We live in a mansion way out on the edge of the city. This house is already like our own secret world, away from everything else. The walls are so high, and the trees are so thick that you wouldn’t think there was anyone else within a hundred miles.

I love our house intensely. It has everything I need.

I’ve explored every inch of it from the time I was small. It’s so old that it has dozens of tiny rooms and passageways. I used to climb into the dumbwaiter and lower myself down all the way to the kitchen. Or go through the secret hallway that runs from my father’s office out to the astronomy tower. There’s laundry chutes and a hidden staircase from the ballroom to the wine cellar.

And then there’s the attic. It’s stuffed with items left behind from five previous generations of occupants: tarnished silver mirrors, old gowns, record albums, jewelry, photographs, crumbling letters, yellowed lace tablecloths, candles melted away and chewed by mice, ancient cribs, and dusty bottles of perfume that still carry the remnants of fragrance.

I used to spend entire days up there, poking around in the moldy boxes, examining objects and putting them back again.

My younger sister Cara loves it even more than I do. She likes to go up there with a lamp and bag of apples so she can write in her little notebook in the middle of two hundred years of history.

Cara thinks she’s a poet or an author or something. She’s always scribbling away on some new project. She never lets us see it, though.

Her work is probably pretty good, or as good as it can be, coming from a fourteen-year-old. Cara is brilliant, though most people don’t know it since she’s so quiet. She got all of our mother’s sweetness, but not her friendliness.

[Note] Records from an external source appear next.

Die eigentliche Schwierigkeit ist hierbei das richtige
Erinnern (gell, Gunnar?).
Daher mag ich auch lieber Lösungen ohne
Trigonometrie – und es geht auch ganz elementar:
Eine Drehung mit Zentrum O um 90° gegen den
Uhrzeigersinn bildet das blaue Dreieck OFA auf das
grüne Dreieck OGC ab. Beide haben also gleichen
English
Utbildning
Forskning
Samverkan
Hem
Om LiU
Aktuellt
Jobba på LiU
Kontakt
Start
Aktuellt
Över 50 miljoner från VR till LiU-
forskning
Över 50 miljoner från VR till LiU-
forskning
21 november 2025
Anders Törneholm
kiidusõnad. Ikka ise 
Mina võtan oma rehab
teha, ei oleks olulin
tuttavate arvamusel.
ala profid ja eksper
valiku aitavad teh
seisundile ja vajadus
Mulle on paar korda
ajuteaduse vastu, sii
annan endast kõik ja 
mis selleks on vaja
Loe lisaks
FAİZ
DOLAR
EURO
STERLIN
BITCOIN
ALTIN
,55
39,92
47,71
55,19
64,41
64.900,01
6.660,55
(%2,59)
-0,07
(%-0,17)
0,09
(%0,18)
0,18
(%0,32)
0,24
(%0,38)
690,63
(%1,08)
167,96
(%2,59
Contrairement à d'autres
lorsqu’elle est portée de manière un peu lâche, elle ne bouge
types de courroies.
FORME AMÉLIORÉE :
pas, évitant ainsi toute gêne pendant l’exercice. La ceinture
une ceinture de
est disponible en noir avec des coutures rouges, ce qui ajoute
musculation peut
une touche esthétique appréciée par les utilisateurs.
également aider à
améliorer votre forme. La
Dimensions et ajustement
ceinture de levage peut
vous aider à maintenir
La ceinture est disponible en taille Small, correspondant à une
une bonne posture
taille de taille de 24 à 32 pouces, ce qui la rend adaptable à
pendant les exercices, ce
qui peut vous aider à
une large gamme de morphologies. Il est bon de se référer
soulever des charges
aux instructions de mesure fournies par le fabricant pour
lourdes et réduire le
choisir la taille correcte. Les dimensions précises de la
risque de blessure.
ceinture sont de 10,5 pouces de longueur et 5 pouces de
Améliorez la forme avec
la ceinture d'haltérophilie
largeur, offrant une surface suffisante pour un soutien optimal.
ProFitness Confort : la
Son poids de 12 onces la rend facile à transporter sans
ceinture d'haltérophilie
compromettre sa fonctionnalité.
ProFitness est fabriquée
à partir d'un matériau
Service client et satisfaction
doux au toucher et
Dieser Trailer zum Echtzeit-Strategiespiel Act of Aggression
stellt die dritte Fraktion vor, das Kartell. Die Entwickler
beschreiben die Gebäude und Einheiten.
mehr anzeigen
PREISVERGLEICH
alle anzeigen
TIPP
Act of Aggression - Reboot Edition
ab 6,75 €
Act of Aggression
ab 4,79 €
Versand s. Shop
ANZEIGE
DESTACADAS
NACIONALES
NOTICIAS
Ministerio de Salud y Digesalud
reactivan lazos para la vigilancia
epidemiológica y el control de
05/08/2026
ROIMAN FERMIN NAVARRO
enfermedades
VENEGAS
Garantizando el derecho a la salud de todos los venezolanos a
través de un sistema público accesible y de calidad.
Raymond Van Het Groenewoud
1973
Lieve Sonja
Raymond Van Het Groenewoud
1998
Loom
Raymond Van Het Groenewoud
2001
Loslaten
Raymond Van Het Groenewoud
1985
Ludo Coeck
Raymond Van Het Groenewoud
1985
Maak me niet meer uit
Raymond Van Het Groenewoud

Whelan is the opposite. He’s loud and outspoken and brash, and sometimes a little asshole. We all adore him regardless, ‘cause he’s the baby. But he can be sneaky and mischievous. His explorations of the house usually end with something broken, or him howling because he got his head stuck between the iron railings over by the old carriage house.

My room looks down over the walled garden. It’s a dark room with high gothic windows, deep crimson walls, a massive fireplace, and ancient velvet canopies around the bed. It was the room my mother slept in when she first came to stay in this house.

My father kidnapped her. Snatched her right off the street. Then locked her up in this house for months.

Slowly, bit by bit, without realizing or wanting it, he fell in love with her, and she fell in love with him. Simultaneous Stockholm Syndrome.

It’s a strange love story, but everything about my family is strange.

When you grow up as a mafia daughter, you learn the history of your people the way the Roman emperors must have done. You learn the triumphs and failures of your ancestors, their bloody struggles and their revenge.

My parents have never shielded me from the truth.

For that reason, I always planned to attend Kingmakers.

My mother told me that when she was kidnapped, she was an innocent. Deliberately sheltered from the reality of the criminal underworld. Her father was the head of the Irish Mafia, but she went to a normal school with normal kids. She was completely unprepared to be abducted, held captive, and offered as bait in a trap intended to murder every last member of her family.